START Source data

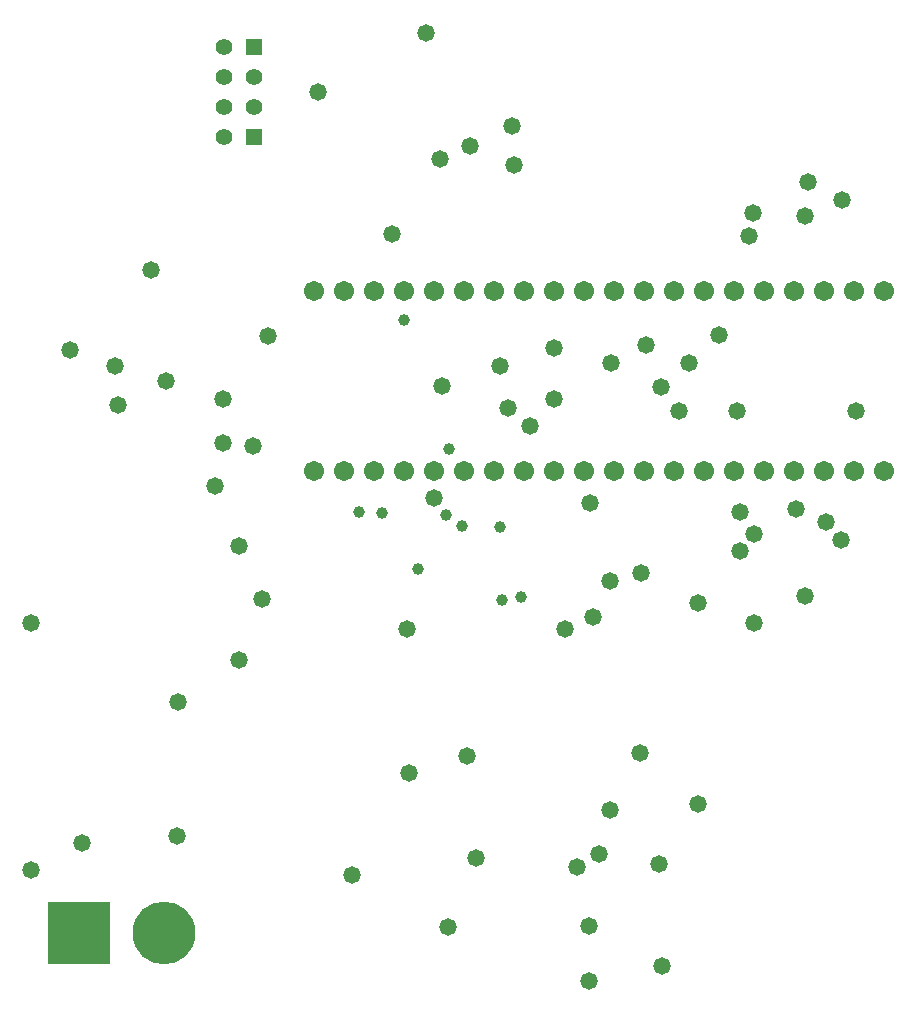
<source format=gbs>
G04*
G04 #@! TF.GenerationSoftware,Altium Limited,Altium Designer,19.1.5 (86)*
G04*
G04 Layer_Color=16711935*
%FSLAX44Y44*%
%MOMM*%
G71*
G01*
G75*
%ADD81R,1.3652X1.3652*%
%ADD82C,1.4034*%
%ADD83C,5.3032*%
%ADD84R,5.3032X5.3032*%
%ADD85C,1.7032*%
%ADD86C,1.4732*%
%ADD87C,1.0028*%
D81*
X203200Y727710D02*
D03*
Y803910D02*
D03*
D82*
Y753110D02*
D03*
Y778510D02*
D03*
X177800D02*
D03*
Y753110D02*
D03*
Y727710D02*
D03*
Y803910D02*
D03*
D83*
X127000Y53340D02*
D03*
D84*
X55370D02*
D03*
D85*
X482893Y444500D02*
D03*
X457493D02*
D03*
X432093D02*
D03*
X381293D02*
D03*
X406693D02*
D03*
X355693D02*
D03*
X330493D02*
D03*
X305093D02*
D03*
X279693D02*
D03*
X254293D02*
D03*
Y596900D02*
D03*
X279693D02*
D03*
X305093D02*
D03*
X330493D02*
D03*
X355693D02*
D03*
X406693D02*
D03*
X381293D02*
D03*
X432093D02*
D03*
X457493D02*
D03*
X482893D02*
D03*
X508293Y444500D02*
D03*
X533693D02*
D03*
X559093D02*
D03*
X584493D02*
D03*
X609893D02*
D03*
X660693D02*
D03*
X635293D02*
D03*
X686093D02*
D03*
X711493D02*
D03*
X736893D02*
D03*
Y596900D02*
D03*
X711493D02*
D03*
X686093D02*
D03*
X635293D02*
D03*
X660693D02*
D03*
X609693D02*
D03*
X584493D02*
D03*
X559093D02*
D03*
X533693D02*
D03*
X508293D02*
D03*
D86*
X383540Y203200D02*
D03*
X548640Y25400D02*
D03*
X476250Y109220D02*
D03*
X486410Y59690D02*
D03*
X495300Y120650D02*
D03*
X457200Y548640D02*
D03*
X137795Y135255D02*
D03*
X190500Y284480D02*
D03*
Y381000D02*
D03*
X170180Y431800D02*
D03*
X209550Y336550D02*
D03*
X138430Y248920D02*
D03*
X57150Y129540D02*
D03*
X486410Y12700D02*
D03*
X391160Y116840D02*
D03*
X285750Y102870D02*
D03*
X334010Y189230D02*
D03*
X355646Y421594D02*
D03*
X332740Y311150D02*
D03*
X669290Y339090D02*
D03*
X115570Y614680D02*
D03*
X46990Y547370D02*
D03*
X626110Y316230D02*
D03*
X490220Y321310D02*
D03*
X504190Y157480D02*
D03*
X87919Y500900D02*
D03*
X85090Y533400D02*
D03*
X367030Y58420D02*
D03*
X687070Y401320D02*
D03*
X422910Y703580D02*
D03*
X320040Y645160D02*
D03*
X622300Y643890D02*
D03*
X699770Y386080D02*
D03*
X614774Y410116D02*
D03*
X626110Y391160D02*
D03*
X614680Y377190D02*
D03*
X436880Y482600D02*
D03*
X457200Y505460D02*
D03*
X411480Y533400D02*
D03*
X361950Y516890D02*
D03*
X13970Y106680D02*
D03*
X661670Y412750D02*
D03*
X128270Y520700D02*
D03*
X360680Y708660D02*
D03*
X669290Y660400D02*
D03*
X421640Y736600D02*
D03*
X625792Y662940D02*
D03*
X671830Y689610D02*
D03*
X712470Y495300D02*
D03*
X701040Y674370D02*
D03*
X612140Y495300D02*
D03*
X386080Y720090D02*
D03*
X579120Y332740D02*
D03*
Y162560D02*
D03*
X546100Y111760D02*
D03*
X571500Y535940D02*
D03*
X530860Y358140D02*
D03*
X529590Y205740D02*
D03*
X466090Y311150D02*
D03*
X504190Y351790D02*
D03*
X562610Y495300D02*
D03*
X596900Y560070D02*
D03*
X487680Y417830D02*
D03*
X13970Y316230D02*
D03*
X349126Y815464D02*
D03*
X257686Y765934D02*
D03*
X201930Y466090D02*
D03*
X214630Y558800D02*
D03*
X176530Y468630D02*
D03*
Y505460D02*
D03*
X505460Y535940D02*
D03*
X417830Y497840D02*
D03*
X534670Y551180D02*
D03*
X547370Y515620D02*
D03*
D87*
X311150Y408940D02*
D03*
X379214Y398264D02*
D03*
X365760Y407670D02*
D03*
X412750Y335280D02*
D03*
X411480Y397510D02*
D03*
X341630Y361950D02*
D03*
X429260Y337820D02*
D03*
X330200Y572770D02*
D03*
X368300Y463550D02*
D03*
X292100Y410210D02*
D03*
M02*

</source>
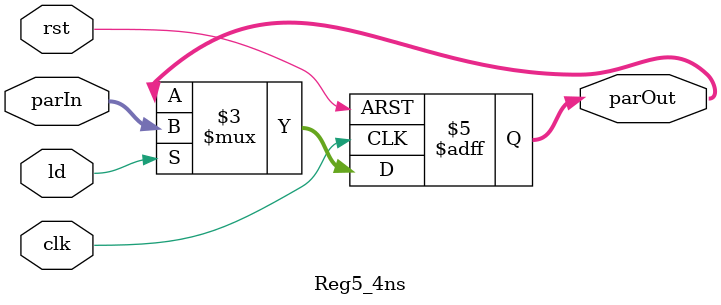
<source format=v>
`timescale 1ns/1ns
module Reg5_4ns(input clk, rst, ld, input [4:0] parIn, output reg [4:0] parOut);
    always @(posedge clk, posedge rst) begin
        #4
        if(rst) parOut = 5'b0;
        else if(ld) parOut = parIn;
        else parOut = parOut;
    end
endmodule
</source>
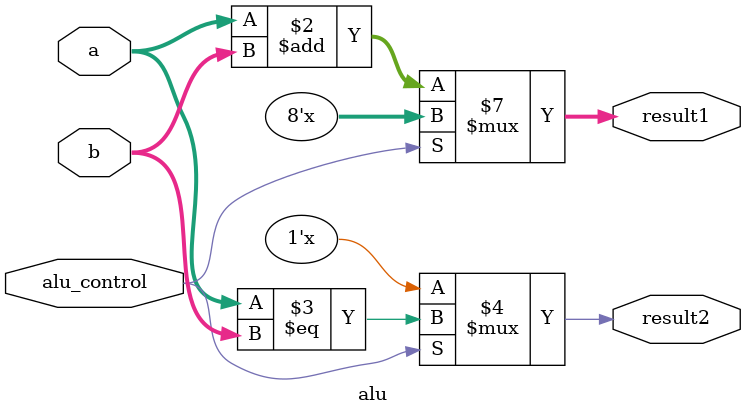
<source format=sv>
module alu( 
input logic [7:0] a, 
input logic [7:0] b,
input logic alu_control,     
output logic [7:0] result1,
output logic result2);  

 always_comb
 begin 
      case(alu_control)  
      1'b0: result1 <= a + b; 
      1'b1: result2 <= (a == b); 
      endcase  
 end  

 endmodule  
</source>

END Source data

In transcribing the lines above, omit the images and keep all else exact.

### Response to this task
<source format=gbs>
G04*
G04 #@! TF.GenerationSoftware,Altium Limited,Altium Designer,19.1.5 (86)*
G04*
G04 Layer_Color=16711935*
%FSLAX44Y44*%
%MOMM*%
G71*
G01*
G75*
%ADD81R,1.3652X1.3652*%
%ADD82C,1.4034*%
%ADD83C,5.3032*%
%ADD84R,5.3032X5.3032*%
%ADD85C,1.7032*%
%ADD86C,1.4732*%
%ADD87C,1.0028*%
D81*
X203200Y727710D02*
D03*
Y803910D02*
D03*
D82*
Y753110D02*
D03*
Y778510D02*
D03*
X177800D02*
D03*
Y753110D02*
D03*
Y727710D02*
D03*
Y803910D02*
D03*
D83*
X127000Y53340D02*
D03*
D84*
X55370D02*
D03*
D85*
X482893Y444500D02*
D03*
X457493D02*
D03*
X432093D02*
D03*
X381293D02*
D03*
X406693D02*
D03*
X355693D02*
D03*
X330493D02*
D03*
X305093D02*
D03*
X279693D02*
D03*
X254293D02*
D03*
Y596900D02*
D03*
X279693D02*
D03*
X305093D02*
D03*
X330493D02*
D03*
X355693D02*
D03*
X406693D02*
D03*
X381293D02*
D03*
X432093D02*
D03*
X457493D02*
D03*
X482893D02*
D03*
X508293Y444500D02*
D03*
X533693D02*
D03*
X559093D02*
D03*
X584493D02*
D03*
X609893D02*
D03*
X660693D02*
D03*
X635293D02*
D03*
X686093D02*
D03*
X711493D02*
D03*
X736893D02*
D03*
Y596900D02*
D03*
X711493D02*
D03*
X686093D02*
D03*
X635293D02*
D03*
X660693D02*
D03*
X609693D02*
D03*
X584493D02*
D03*
X559093D02*
D03*
X533693D02*
D03*
X508293D02*
D03*
D86*
X383540Y203200D02*
D03*
X548640Y25400D02*
D03*
X476250Y109220D02*
D03*
X486410Y59690D02*
D03*
X495300Y120650D02*
D03*
X457200Y548640D02*
D03*
X137795Y135255D02*
D03*
X190500Y284480D02*
D03*
Y381000D02*
D03*
X170180Y431800D02*
D03*
X209550Y336550D02*
D03*
X138430Y248920D02*
D03*
X57150Y129540D02*
D03*
X486410Y12700D02*
D03*
X391160Y116840D02*
D03*
X285750Y102870D02*
D03*
X334010Y189230D02*
D03*
X355646Y421594D02*
D03*
X332740Y311150D02*
D03*
X669290Y339090D02*
D03*
X115570Y614680D02*
D03*
X46990Y547370D02*
D03*
X626110Y316230D02*
D03*
X490220Y321310D02*
D03*
X504190Y157480D02*
D03*
X87919Y500900D02*
D03*
X85090Y533400D02*
D03*
X367030Y58420D02*
D03*
X687070Y401320D02*
D03*
X422910Y703580D02*
D03*
X320040Y645160D02*
D03*
X622300Y643890D02*
D03*
X699770Y386080D02*
D03*
X614774Y410116D02*
D03*
X626110Y391160D02*
D03*
X614680Y377190D02*
D03*
X436880Y482600D02*
D03*
X457200Y505460D02*
D03*
X411480Y533400D02*
D03*
X361950Y516890D02*
D03*
X13970Y106680D02*
D03*
X661670Y412750D02*
D03*
X128270Y520700D02*
D03*
X360680Y708660D02*
D03*
X669290Y660400D02*
D03*
X421640Y736600D02*
D03*
X625792Y662940D02*
D03*
X671830Y689610D02*
D03*
X712470Y495300D02*
D03*
X701040Y674370D02*
D03*
X612140Y495300D02*
D03*
X386080Y720090D02*
D03*
X579120Y332740D02*
D03*
Y162560D02*
D03*
X546100Y111760D02*
D03*
X571500Y535940D02*
D03*
X530860Y358140D02*
D03*
X529590Y205740D02*
D03*
X466090Y311150D02*
D03*
X504190Y351790D02*
D03*
X562610Y495300D02*
D03*
X596900Y560070D02*
D03*
X487680Y417830D02*
D03*
X13970Y316230D02*
D03*
X349126Y815464D02*
D03*
X257686Y765934D02*
D03*
X201930Y466090D02*
D03*
X214630Y558800D02*
D03*
X176530Y468630D02*
D03*
Y505460D02*
D03*
X505460Y535940D02*
D03*
X417830Y497840D02*
D03*
X534670Y551180D02*
D03*
X547370Y515620D02*
D03*
D87*
X311150Y408940D02*
D03*
X379214Y398264D02*
D03*
X365760Y407670D02*
D03*
X412750Y335280D02*
D03*
X411480Y397510D02*
D03*
X341630Y361950D02*
D03*
X429260Y337820D02*
D03*
X330200Y572770D02*
D03*
X368300Y463550D02*
D03*
X292100Y410210D02*
D03*
M02*

</source>
<source format=v>
`timescale 1ns/1ns
module Reg5_4ns(input clk, rst, ld, input [4:0] parIn, output reg [4:0] parOut);
    always @(posedge clk, posedge rst) begin
        #4
        if(rst) parOut = 5'b0;
        else if(ld) parOut = parIn;
        else parOut = parOut;
    end
endmodule
</source>
<source format=sv>
module alu( 
input logic [7:0] a, 
input logic [7:0] b,
input logic alu_control,     
output logic [7:0] result1,
output logic result2);  

 always_comb
 begin 
      case(alu_control)  
      1'b0: result1 <= a + b; 
      1'b1: result2 <= (a == b); 
      endcase  
 end  

 endmodule  
</source>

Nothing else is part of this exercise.